Nous t’avons semée de noyés, plus que n’importe quel âgedes tempêtes “, s’excuse l’Italien Erri de Luca, à l’adresse de sa Méditerranée natale. Alors que 800 corps viennent de couler au large de l’île de Lampedusa, le romancier saisit l’occasion d’un plateau télévisuel pour transformer son indignation en une prière laïque. C’était au lendemain du plus grand drame de la Méditerranée moderne, le naufrage, le 19 avril, d’un bateau transportant près d’un millier de migrants partis de Libye.
Mais rares sont ceux qui, comme lui, ont élevé la voix. Les intellectuels, d’ordinaire prompts aux combats, n’ont pas pris cette fois la parole, ou si peu ; les politiques ont caché leur embarras derrière des formules convenues. Il aura fallu le trait sans concession de dessinateurs de presse pour tenter de réveiller les consciences. Qu’ils soient suisses comme Mix & Remix ou algérien comme Dilem, ils aident à saisir toutes les facettes du drame qui se joue sous nos yeux.
Depuis le 1er janvier, la Méditerranée a englouti 1 829 vies, selon l’Organisation internationale des migrations, sur cette route maritime, déjà classée parmi les plus dangereuses du monde en 2014. Or, comme le suggère le Sud-Africain Brandan Reynolds, les victimes de la Méditerranée sont avant tout des naufragés de la vie. Attendus nulle part, ils ne peuvent plus vivre où ils sont. Nord, sud, est ou ouest, un danger les guette à chaque point cardinal. Descendre vers la xénophobie de l’Afrique du Sud où une vague de violence s’est déchaînée ces dernières semaines, causant la mort d’hommes noirs ? Risquer de s’approcher des Chabab ou de Boko Haram ? Autant de menaces tout aussi effrayantes que la traversée vers l’Europe.
Le migrant n’est pas dupe.

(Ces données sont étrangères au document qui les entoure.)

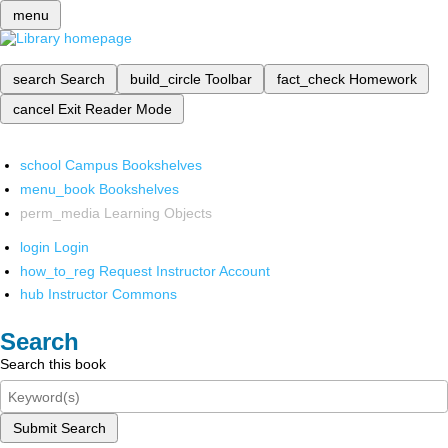
menu
search
Search
build_circle
Toolbar
fact_check
Homework
cancel
Exit Reader Mode
school
Campus Bookshelves
menu_book
Bookshelves
perm_media
Learning Objects
login
Login
how_to_reg
Request Instructor Account
hub
Instructor Commons
Search
Search this book
Submit Search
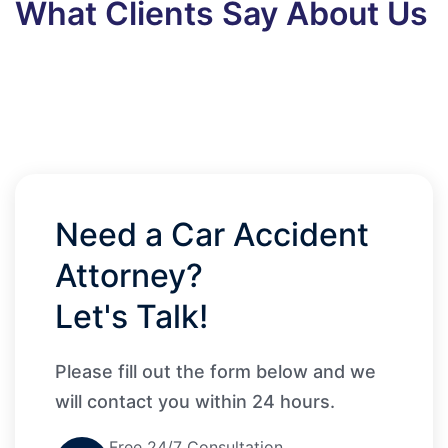
What Clients Say About Us
Need a Car Accident
Attorney?
Let's Talk!
Please fill out the form below and we
will contact you within 24 hours.
Free 24/7 Consultation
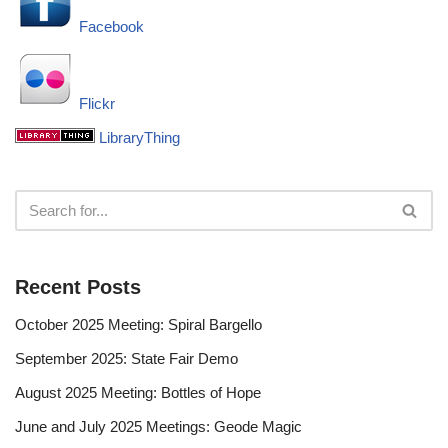
Facebook
Flickr
LibraryThing
Recent Posts
October 2025 Meeting: Spiral Bargello
September 2025: State Fair Demo
August 2025 Meeting: Bottles of Hope
June and July 2025 Meetings: Geode Magic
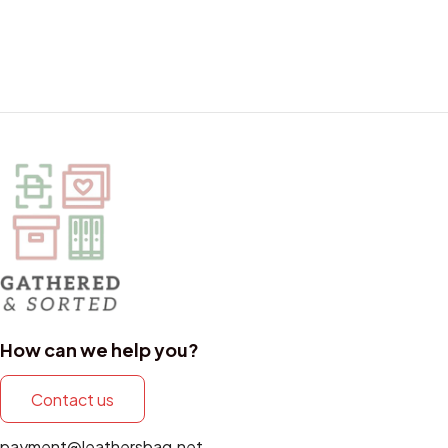
How can we help you?
Contact us
payment@leathersbag.net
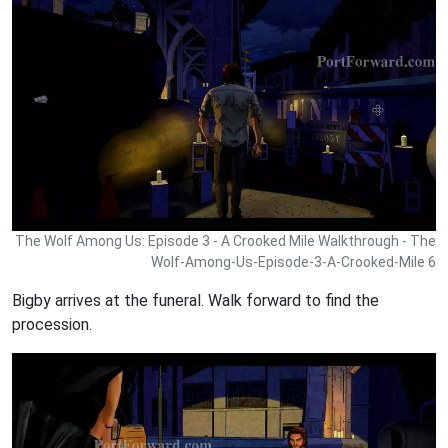
The Wolf Among Us: Episode 3 - A Crooked Mile Walkthrough - The
Wolf-Among-Us-Episode-3-A-Crooked-Mile 6
Bigby arrives at the funeral. Walk forward to find the
procession.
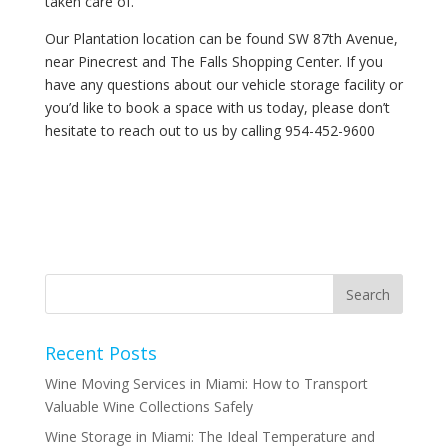
taken care of.
Our Plantation location can be found SW 87th Avenue,
near Pinecrest and The Falls Shopping Center. If you
have any questions about our vehicle storage facility or
you’d like to book a space with us today, please don’t
hesitate to reach out to us by calling 954-452-9600
Recent Posts
Wine Moving Services in Miami: How to Transport
Valuable Wine Collections Safely
Wine Storage in Miami: The Ideal Temperature and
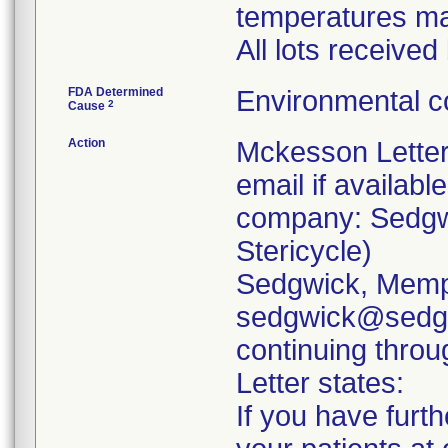
temperatures ma
All lots receive
FDA Determined
Environmental c
2
Cause
Action
Mckesson Letter 
email if available
company: Sedgwi
Stericycle)
Sedgwick, Memp
sedgwick@sedgw
continuing throu
Letter states:
If you have furth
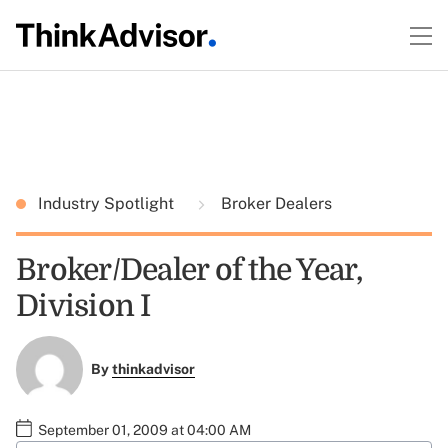
Industry Spotlight
Broker Dealers
Broker/Dealer of the Year,
Division I
By
thinkadvisor
September 01, 2009 at 04:00 AM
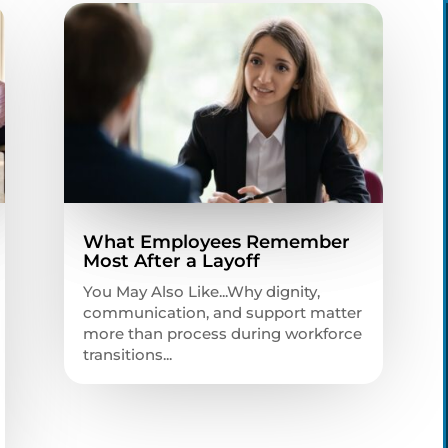
What Employees Remember
Most After a Layoff
You May Also Like...Why dignity,
communication, and support matter
more than process during workforce
transitions...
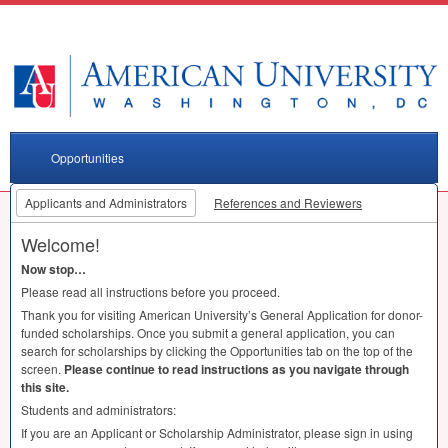
Opportunities
Applicants and Administrators
References and Reviewers
Welcome!
Now stop…
Please read all instructions before you proceed.
Thank you for visiting American University’s General Application for donor-
funded scholarships. Once you submit a general application, you can
search for scholarships by clicking the Opportunities tab on the top of the
screen.
Please continue to read instructions as you navigate through
this site.
Students and administrators:
If you are an Applicant or Scholarship Administrator, please sign in using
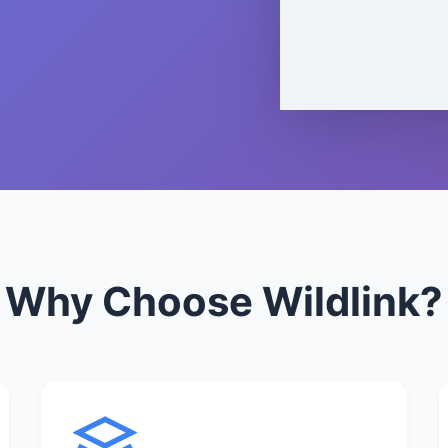
Why Choose Wildlink?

Il n’ignore ni les dangers de la route ni la réalité sociale du Vieux Continent qui fera de lui une proie facile. L’humour noir de Mix & Remix rappelle que les rescapés des naufrages n’en auront pas fini avec les galères une fois sur la terre ferme. L’esclavage moderne les guette…
Comme le soulignait Amnesty International dans son dernier rapport, 2014 a été une ” année terrible “. Pour Salil Shetty,sonsecrétaire général, c’est même la première fois que depuis la seconde guerre mondiale le monde compte plus de 50 millions de déplacés. Quels que soient le continent et le pays, ” les dirigeants politiques se sont montrés incapables de protéger les personnes qui en ont le plus besoin “. Pour les 10 % qui frappent aux portes de l’Europe, le refus de visas oblige à l’entremise du passeur.
Face à cette situation, l’Union européenne est en mal de position commune. Le ” merde, ils sont vivants ! “, du cartooniste algérien Dilem, pointe cette ambivalence d’une Europe qui s’enorgueillit de sauver, mais s’interdit d’accueillir. Fin avril, les moyens de l’opération de patrouille en Méditerranée ont été multipliés par trois. Le 14 mai, la Commission a proposé une répartition équitable des demandeurs d’asile entre les différents pays. La France s’y oppose. Le feuilleton de la Méditerranée risque fort de continuer.